И действительно, красивое местоположение села Преображенского вполне оправдывало царское предпочтение. Широкие хлебные поля, отделяя его от назойливой столичной суеты, невольно наводили мирное настроение на истомленную душу, а густая растительность и красивые пруды садов, окружавших самый дворец, целили нанесенные раны вечно свежим, вечно понятным голосом природы. По смерти Алексея Михайловича вдова его, Наталья Кирилловна, с сыном, ребенком Петром, во все время царствования Федора Алексеевича и потом правления Софьи Алексеевны почти постоянно жила в Преображенском дворце. Здесь на привольном воздухе свободно, без всякого гнета развивались богатырские силы Петра. Почти совершенно не стесняемый книжным учением, иссушающим силы ребенка в затхлой атмосфере, молодой царь рос вне всяких хитросплетенных этикетных пут, как растет всякое произведение природы при благоприятных условиях.

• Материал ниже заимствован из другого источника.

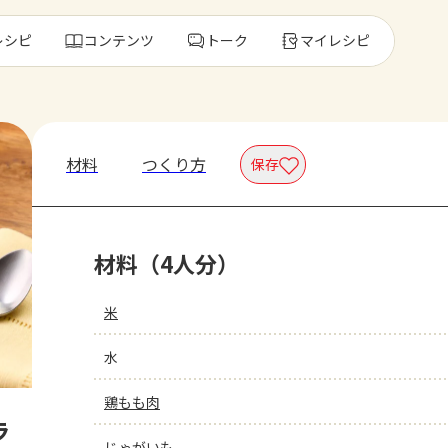
レシピ
コンテンツ
トーク
マイレシピ
レ
材料
つくり方
保存
人気の食材・
材料（4人分）
きゅうり
ゴーヤ
米
水
鶏もも肉
ラ
じゃがいも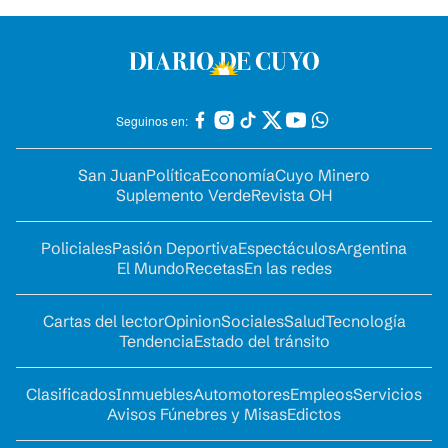
Seguinos en:
San Juan
Política
Economía
Cuyo Minero
Suplemento Verde
Revista OH
Policiales
Pasión Deportiva
Espectáculos
Argentina
El Mundo
Recetas
En las redes
Cartas del lector
Opinion
Sociales
Salud
Tecnología
Tendencia
Estado del tránsito
Clasificados
Inmuebles
Automotores
Empleos
Servicios
Avisos Fúnebres y Misas
Edictos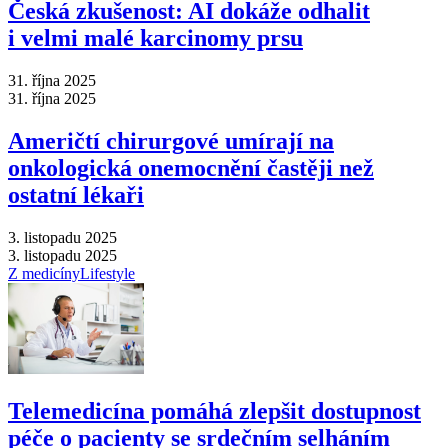
Česká zkušenost: AI dokáže odhalit
i velmi malé karcinomy prsu
31. října 2025
31. října 2025
Američtí chirurgové umírají na
onkologická onemocnění častěji než
ostatní lékaři
3. listopadu 2025
3. listopadu 2025
Z medicíny
Lifestyle
Telemedicína pomáhá zlepšit dostupnost
péče o pacienty se srdečním selháním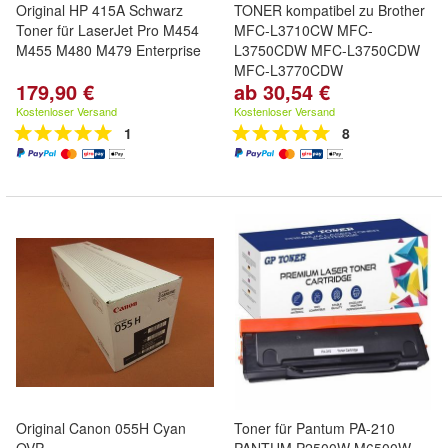
Original HP 415A Schwarz
TONER kompatibel zu Brother
Toner für LaserJet Pro M454
MFC-L3710CW MFC-
M455 M480 M479 Enterprise
L3750CDW MFC-L3750CDW
MFC-L3770CDW
179,90 €
ab 30,54 €
Kostenloser Versand
Kostenloser Versand
1
8
Original Canon 055H Cyan
Toner für Pantum PA-210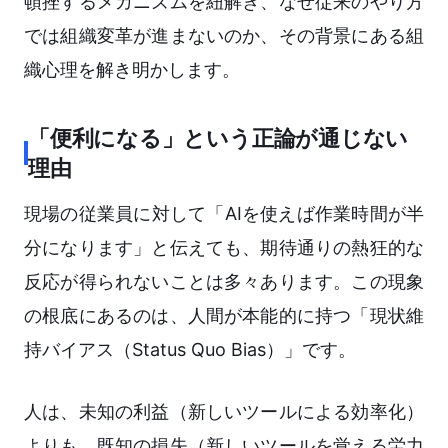
頓挫するメカニズムを紐解き、なぜ従来のやり方
では組織変革が進まないのか、その背景にある組
織心理を解き明かします。
「便利になる」という正論が通じない
理由
現場の従業員に対して「AIを使えば作業時間が半
分になります」と伝えても、期待通りの熱狂的な
反応が得られないことは多々あります。この現象
の根底にあるのは、人間が本能的に持つ「現状維
持バイアス（Status Quo Bias）」です。
人は、未知の利益（新しいツールによる効率化）
よりも、既知の損失（新しいツールを覚える労力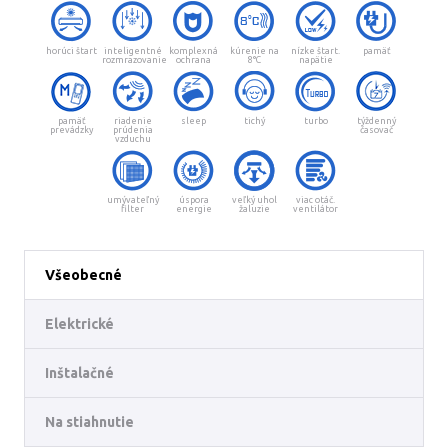
horúci štart
inteligentné
komplexná
kúrenie na
nízke štart.
pamäť
rozmrazovanie
ochrana
8°C
napätie
pamäť
riadenie
sleep
tichý
turbo
týždenný
prevádzky
prúdenia
časovač
vzduchu
umývateľný
úspora
veľký uhol
viac otáč.
filter
energie
žaluzie
ventilátor
Všeobecné
Elektrické
Inštalačné
Na stiahnutie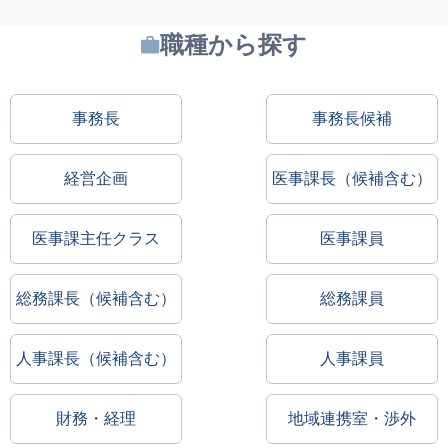
職種から探す
事務長
事務長候補
経営企画
医事課長（候補含む）
医事課主任クラス
医事課員
総務課長（候補含む）
総務課員
人事課長（候補含む）
人事課員
財務・経理
地域連携室・渉外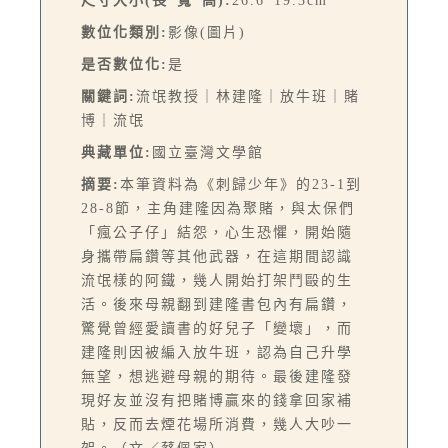
尺寸大小(長*寬*高):
26.6*19.3cm
數位化類別:
影像(圖片)
是否數位化:
是
關鍵詞:
流氓教授｜林建隆｜放牛班｜賭
博｜流氓
典藏單位:
國立臺灣文學館
摘要:
本筆資料為《刺歸少年》的23-1到
28-8節，主角建隆因為聚賭，與太保們
「瘋公子仔」結怨，心生恐懼，開始隨
身攜帶扁鑽等其他武器，在這期間認識
流氓樣的阿鐵，幾人開始打架鬥毆的生
活。後來母親翻到建隆書包內有扁鑽，
驚覺曾經愛讀書的好兒子「變壞」，而
建隆則因被編入放牛班，認為自己升學
無望，想逃避母親的期待。最後建隆發
現好友並沒有把賭博贏來的錢拿回家補
貼，反而去煙花場所消費，幾人大吵一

Не было недостатка в ребяческих играх, так сильно влияющих на организм человека. Юный государь окружил себя сверстниками из окрестных мальчиков, играл с ними в войну и сделал из них для себя потешное войско. И это войско, эта ребяческая игра, мало-помалу постепенно увеличиваясь и устрояясь, стала принимать вид постоянного правильного военного строя. Из этих ребятишек образовалась сначала рота, обученная иноземцами по артикулу с более быстрыми приемами, потом из роты образовался полк, впоследствии разделившийся на два по имени двух сел: Преображенского и Семеновского. В рядах потешных простым солдатом служил и сам царь Петр, одинаково с прочими рядовыми спал в палатке, учился барабанному бою, бил зорю, отправлял по очереди караульную службу, копал и возил землю для сооружения различного рода укреплений, служил в полном и действительном значении этого слова и выслужился, к крайнему его удовольствию, до чина сержанта.